- [TEXTE FOURNI]

——

Deux boîtes de Pandore qui n’en font qu’une
Il est étrange d’observer à quel point un courant de pensée, une mouvance politique ou une idéologie archaïque s’agite frénétiquement au moment où sa base sociale s’étiole et disparait, à mesure que s’installent de nouvelles conditions économiques, sociales, politiques et finalement idéologiques. J’en veux pour preuve les deux boîtes de Pandore manichéennes enfantées par deux évolutions sociales contemporaines.
De la première boîte du sorcier impérialiste a surgi la réaction intégriste-islamiste dans les pays musulmans. D’aucuns la pensent surgie de la mouvance religieuse-radicale. Or, il n’en est rien, ce n’est là que la forme et non le fond de l’opposition que ce courant représente et enrégimente. La réaction intégriste islamiste est la forme qu’a prise la résistance nationaliste chauvine dans ces pays économiquement et industriellement arriérés et en crise économique profonde.
La seconde boîte de Pandore ouverte par la crise économique systémique de l’impérialisme est la résurgence du nationalisme chauvin patriotique dans les pays occidentaux avancés du point de vue des forces productives et des moyens de production.
On observe deux idéologies qui superficiellement semblent contradictoires (l’intégrisme religieux versus l’intégrisme laïc-athée), mais qui en réalité mènent un même combat d’arrière-garde dans les conditions de la crise économique systémique de l’impérialisme. Ces deux tendances idéologiques voudraient laisser croire que le monde peut tourner à l’envers et revenir en arrière, les uns pour les ramener dans un monde paysan, agraire et localement autosuffisant, les autres pour retourner dans un monde capitaliste originel, empreint d’une mythique « libre concurrence nationale patriotique ». Les riches milliardaires, qui savent qu’il ne s’agit là que de chimères (excepté dans un autobus – personne n’avance en arrière), sont heureux que les deux courants de pensée et d’opposition préparent les conditions de la prochaine guerre mondiale dont les peuples feront encore une fois leur « karma ».
Un auteur nommé Samuel Huntington a systématisé cette pseudo dichotomie dans son œuvre intitulée « Le choc des civilisations ». Bienvenue dans le monde de l’illusion réactionnaire. [1]
L’intégrisme-islamiste-nationaliste
Mon premier modèle réfère au tsunami de propagande des médias du mainstream, au service des grands capitalistes monopolistes, dont ils sont d’ailleurs généralement les propriétés exclusives. Pas un jour ne passe sans qu’un politicien véreux n’étale publiquement ses spéculations à propos des intégristes-islamistes agresseurs sans motif de populations que les riches et leurs affidés s’emploieraient à protéger (sic).

——

- [EXTRAIT SOURCE]

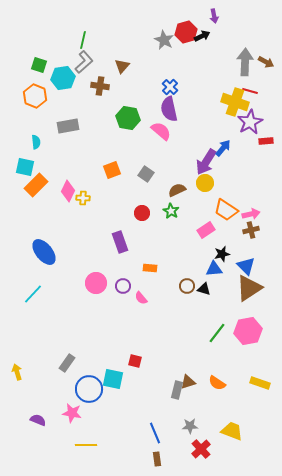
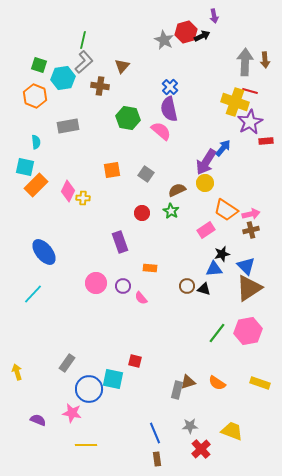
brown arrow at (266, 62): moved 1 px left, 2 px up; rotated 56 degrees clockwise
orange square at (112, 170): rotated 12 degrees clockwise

——

- [TRAVAIL DEMANDÉ]
1. Renvoie mot pour mot, dans le texte sur les deux boîtes de Pandore, tout ce qui va de « Deux boîtes de Pandore qui » jusqu'à « évolutions sociales contemporaines. ».
2. Réponds à ces questions sur le texte des deux boîtes de Pandore :
(a) Selon le texte, quelle forme a prise la résistance nationaliste chauvine dans les pays musulmans ?
(b) Qu'est-ce qui a ouvert la seconde boîte de Pandore ?
(c) Quel auteur est nommé, et quel est le titre de son œuvre ?

- [CORRIGÉ]
1.
Deux boîtes de Pandore qui n’en font qu’une
Il est étrange d’observer à quel point un courant de pensée, une mouvance politique ou une idéologie archaïque s’agite frénétiquement au moment où sa base sociale s’étiole et disparait, à mesure que s’installent de nouvelles conditions économiques, sociales, politiques et finalement idéologiques. J’en veux pour preuve les deux boîtes de Pandore manichéennes enfantées par deux évolutions sociales contemporaines.

2.
(a) La réaction intégriste islamiste.
(b) La crise économique systémique de l'impérialisme.
(c) Samuel Huntington, « Le choc des civilisations ».